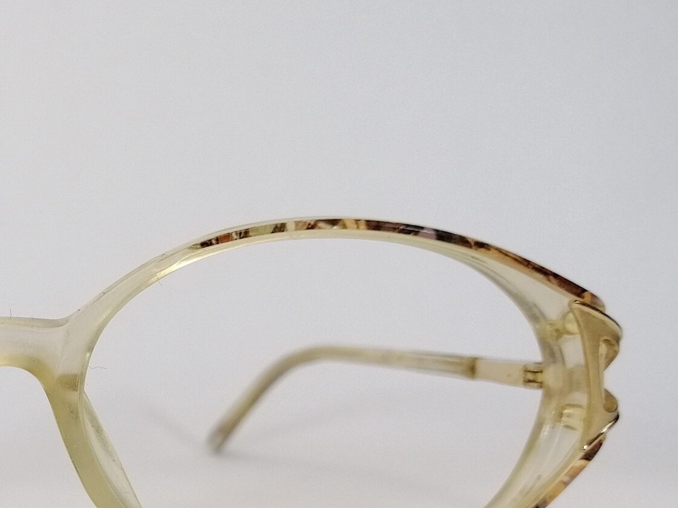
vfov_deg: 23.1
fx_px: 1214
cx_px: -21
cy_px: 441
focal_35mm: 62
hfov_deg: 28.9
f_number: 1.8
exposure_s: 1/149
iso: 50
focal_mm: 3.95
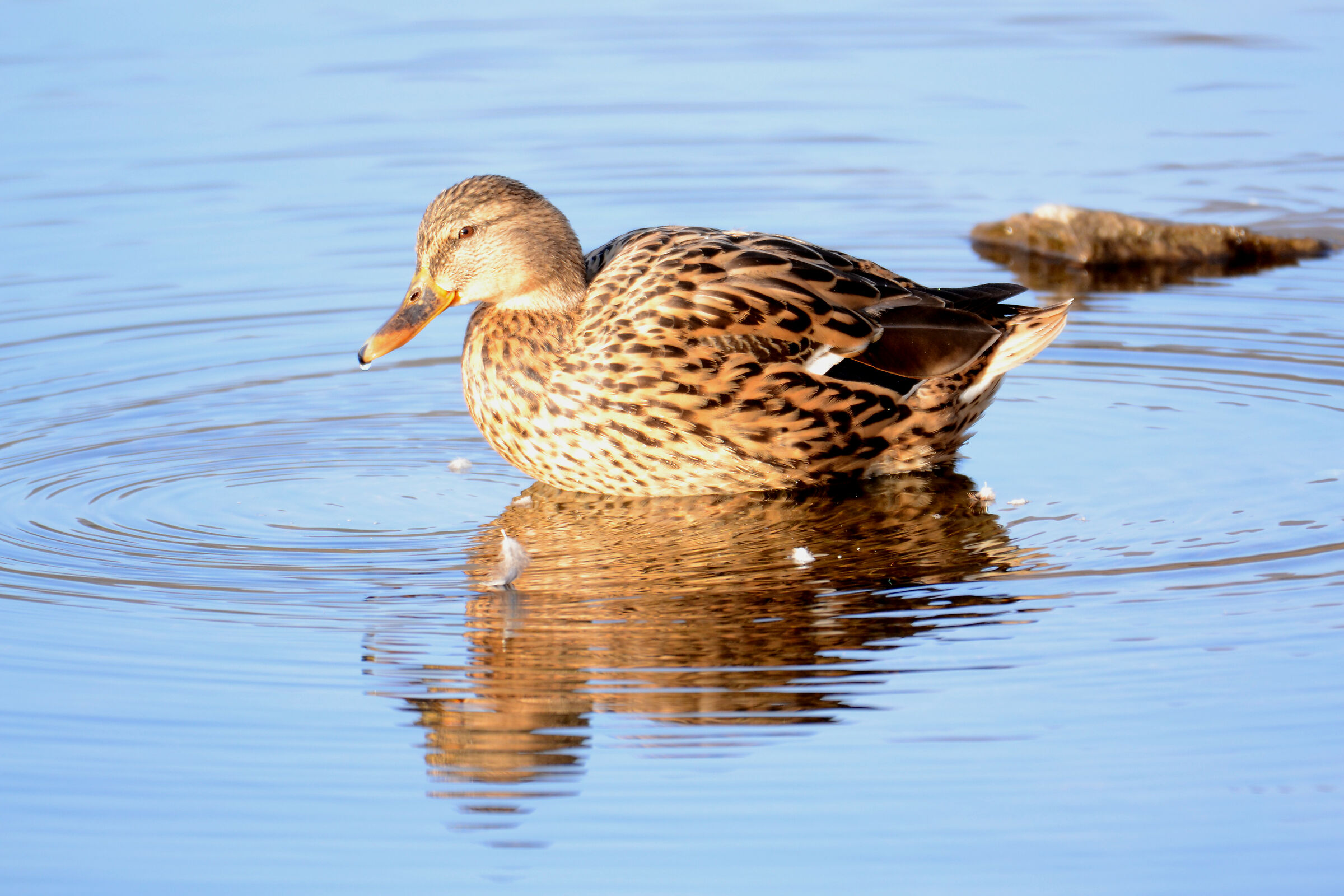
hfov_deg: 2.7
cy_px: 448
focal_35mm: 750
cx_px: 672
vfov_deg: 1.8
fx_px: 27998
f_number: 5.6
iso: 400
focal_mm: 500
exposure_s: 1/250
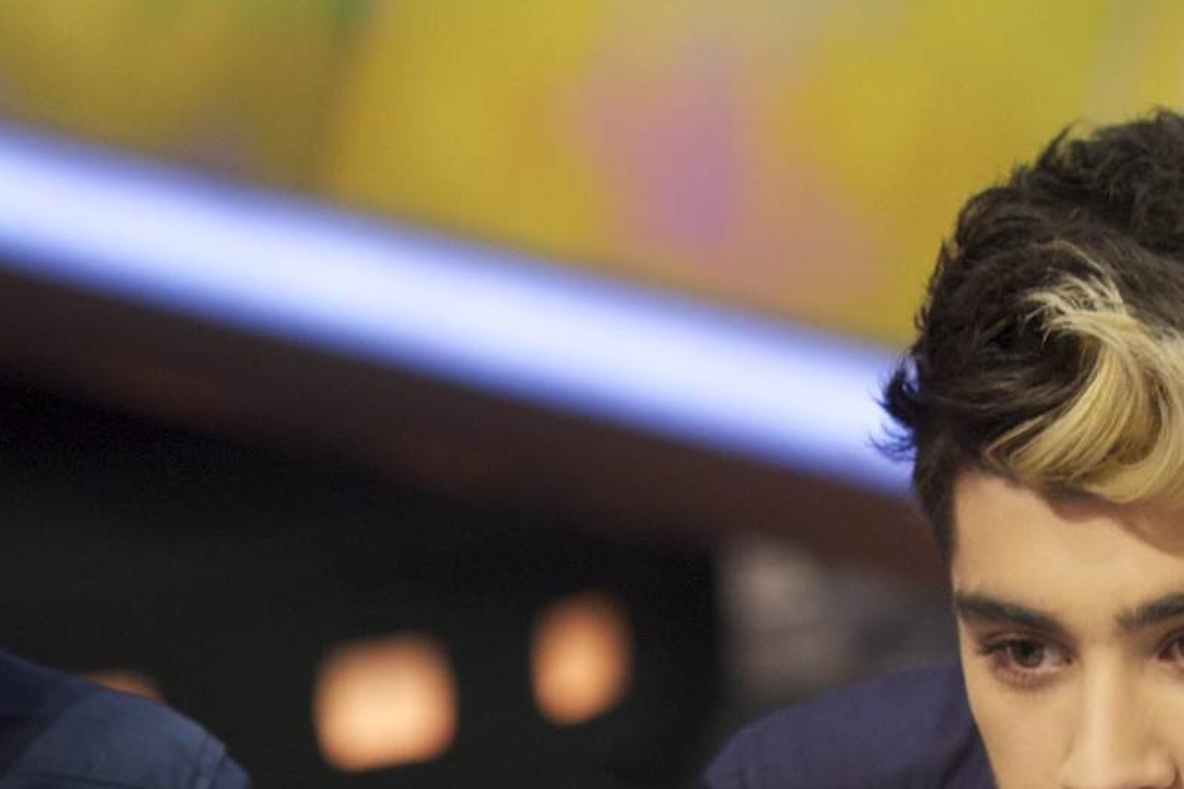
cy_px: 972
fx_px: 11440
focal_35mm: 348
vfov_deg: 3.9
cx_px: 568
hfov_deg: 5.9
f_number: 3.2
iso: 2000
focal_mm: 140
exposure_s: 1/250
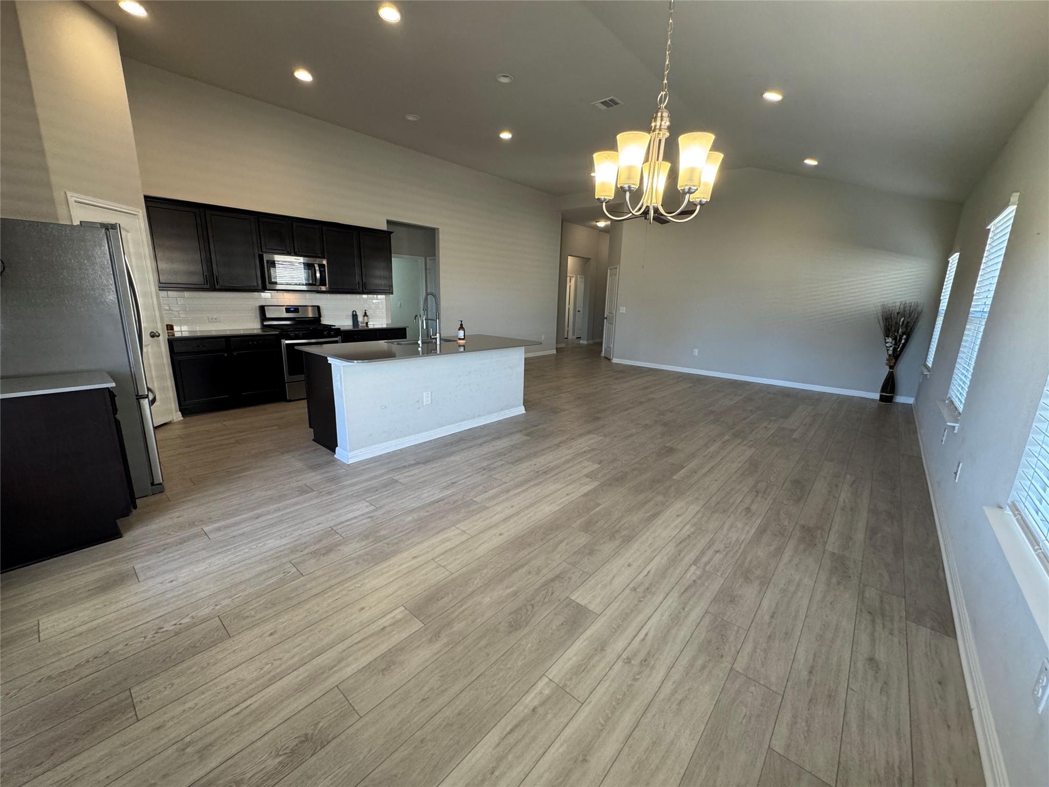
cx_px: 524
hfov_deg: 102.1
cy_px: 394
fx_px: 424
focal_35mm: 14
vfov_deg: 85.7
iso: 250
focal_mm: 2.22
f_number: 2.2
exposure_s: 1/120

> [Task instructions]
Print the whole listing exactly, please, and keep any images out of it.

> [Answer box]
vfov_deg: 23.1
fx_px: 1214
cx_px: -21
cy_px: 441
focal_35mm: 62
hfov_deg: 28.9
f_number: 1.8
exposure_s: 1/149
iso: 50
focal_mm: 3.95
hfov_deg: 2.7
cy_px: 448
focal_35mm: 750
cx_px: 672
vfov_deg: 1.8
fx_px: 27998
f_number: 5.6
iso: 400
focal_mm: 500
exposure_s: 1/250
cy_px: 972
fx_px: 11440
focal_35mm: 348
vfov_deg: 3.9
cx_px: 568
hfov_deg: 5.9
f_number: 3.2
iso: 2000
focal_mm: 140
exposure_s: 1/250
cx_px: 524
hfov_deg: 102.1
cy_px: 394
fx_px: 424
focal_35mm: 14
vfov_deg: 85.7
iso: 250
focal_mm: 2.22
f_number: 2.2
exposure_s: 1/120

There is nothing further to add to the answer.